Task details
Reproduce the biting puppy forum thread below word for word, from start to finish.

Text
********************

# biting puppy



## sallyann

Have a just coming up to 12 week cockapoo called Freddie , lovely sweet little dog with loads of energy! However , he has this habit when he is over excited usually of biting , quite hard and usually my husband. He will just race in from the garden jump up and bite hard ! When he is getting tired he turns into a lovely calm puppy who can't stop licking you and laying on your feet to go to sleep. When will this stage end? Will it get better once he has his adult teeth? Have tried to tell him no and just ignore it.but dosnt make any difference when he is like this! He also pinches shoes or clothes or anything he can and makes us chase him round the garden to get them off him ! Any tips to calm him down would be appreciated. Thank you.


----------



## Boo Cable

Hi Sallyann
Our puppy, Beemo, is the same age as yours and we alre also under attack! It mainly happens in the evening before bedtime and it is really hard to control. We try replacing our limbs with chews and toys but this isn't always easy. We have tried yelping but that seems to fire her up more! When she gets really bad I remove her from the room and she has some time out to calm down as it seems so unfair on our other dog too.
Beemo was allowed out for the for the first time yesterday and we had a different evening as I took her out at 9 for a bit.
It does seem to be a very common problem on this forum so we are definitely not alone and it does seem to get better. 
Have you tried pizzle chews? They seem to help a bit and distract her for a while but they smell awful!!! It's worth putting up with the smell for a few less teeth marks!
Good luck.


----------



## sallyann

Hi Boo so good to hear its not just us and yes evenings are the worst ! Nothing u say or do seems to make any difference either he just.goes like a crazy dog ! I will def try a chew and I think once I can take him out for walks ( 10 more days to go) it will make a difference as I can wear him out a bit more ,! Thanx so much for the suggestions though hope all continues to go well with yours ! X


----------



## Marzi

When Dot was a pup I used to crate her for an hour and a half between 7 and 8:30, she'd sleep and then when I got her out of her crate she'd be really chilled and snuggly.
It does get easier as they get older - a short walk around the block, a bulls horn or a damp old tea towel that you have tied into a knot and frozen all help distract a puppy with grumbly gums!

********************

Given information
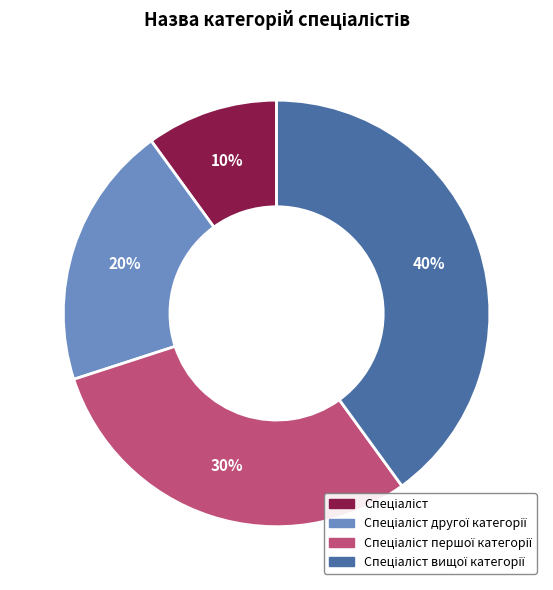

To the nearest percent, what is the difference between the largest and smallest slice percentages?

30%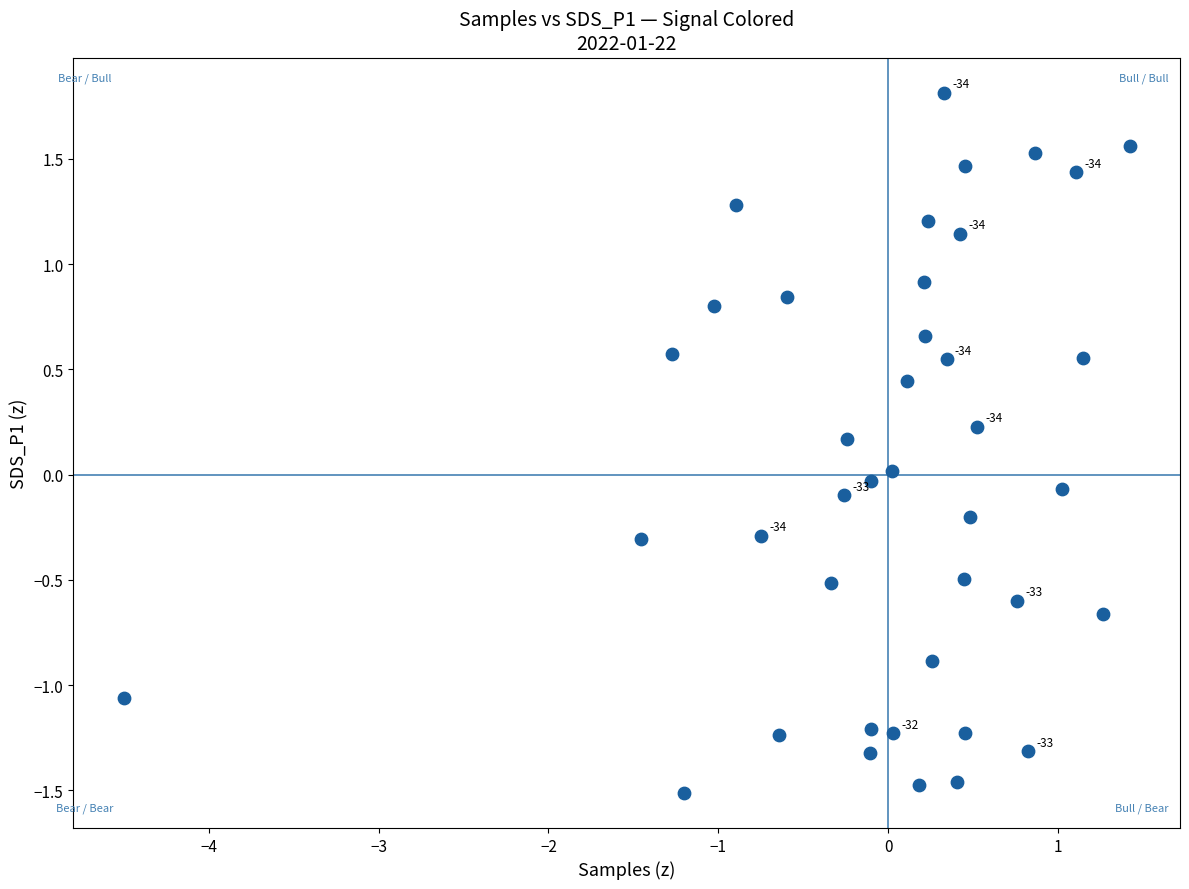

What is the range of Y values (max minus min)?

3.3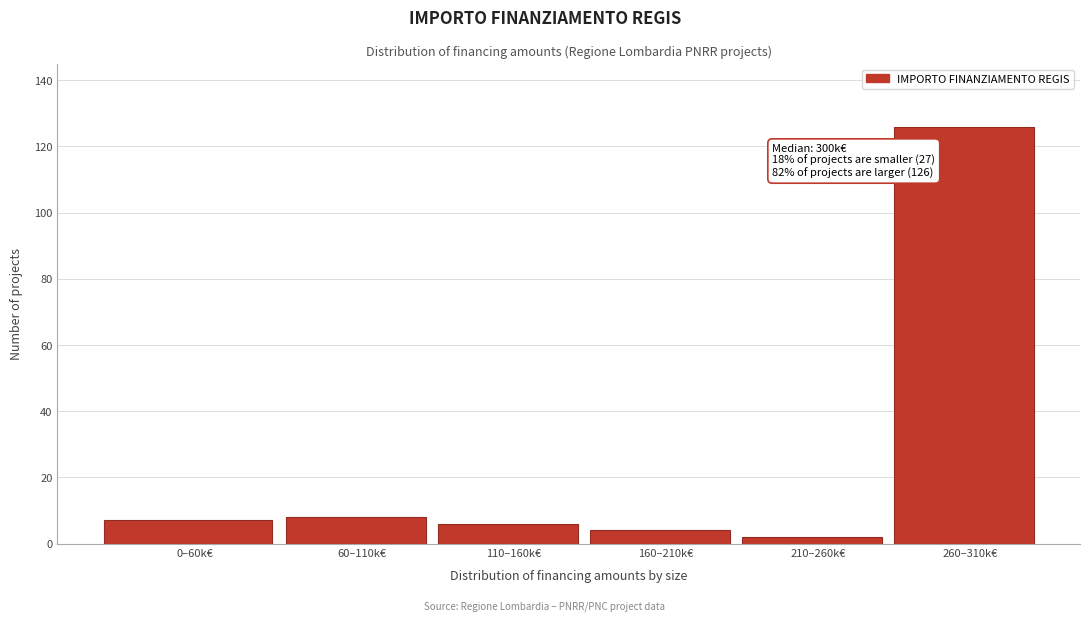

Reading left to right, extract all data points from this chart.

0–60k€=7	60–110k€=8	110–160k€=6	160–210k€=4	210–260k€=2	260–310k€=126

********************

Response to the exercise
# biting puppy



## sallyann

Have a just coming up to 12 week cockapoo called Freddie , lovely sweet little dog with loads of energy! However , he has this habit when he is over excited usually of biting , quite hard and usually my husband. He will just race in from the garden jump up and bite hard ! When he is getting tired he turns into a lovely calm puppy who can't stop licking you and laying on your feet to go to sleep. When will this stage end? Will it get better once he has his adult teeth? Have tried to tell him no and just ignore it.but dosnt make any difference when he is like this! He also pinches shoes or clothes or anything he can and makes us chase him round the garden to get them off him ! Any tips to calm him down would be appreciated. Thank you.


----------



## Boo Cable

Hi Sallyann
Our puppy, Beemo, is the same age as yours and we alre also under attack! It mainly happens in the evening before bedtime and it is really hard to control. We try replacing our limbs with chews and toys but this isn't always easy. We have tried yelping but that seems to fire her up more! When she gets really bad I remove her from the room and she has some time out to calm down as it seems so unfair on our other dog too.
Beemo was allowed out for the for the first time yesterday and we had a different evening as I took her out at 9 for a bit.
It does seem to be a very common problem on this forum so we are definitely not alone and it does seem to get better. 
Have you tried pizzle chews? They seem to help a bit and distract her for a while but they smell awful!!! It's worth putting up with the smell for a few less teeth marks!
Good luck.


----------



## sallyann

Hi Boo so good to hear its not just us and yes evenings are the worst ! Nothing u say or do seems to make any difference either he just.goes like a crazy dog ! I will def try a chew and I think once I can take him out for walks ( 10 more days to go) it will make a difference as I can wear him out a bit more ,! Thanx so much for the suggestions though hope all continues to go well with yours ! X


----------



## Marzi

When Dot was a pup I used to crate her for an hour and a half between 7 and 8:30, she'd sleep and then when I got her out of her crate she'd be really chilled and snuggly.
It does get easier as they get older - a short walk around the block, a bulls horn or a damp old tea towel that you have tied into a knot and frozen all help distract a puppy with grumbly gums!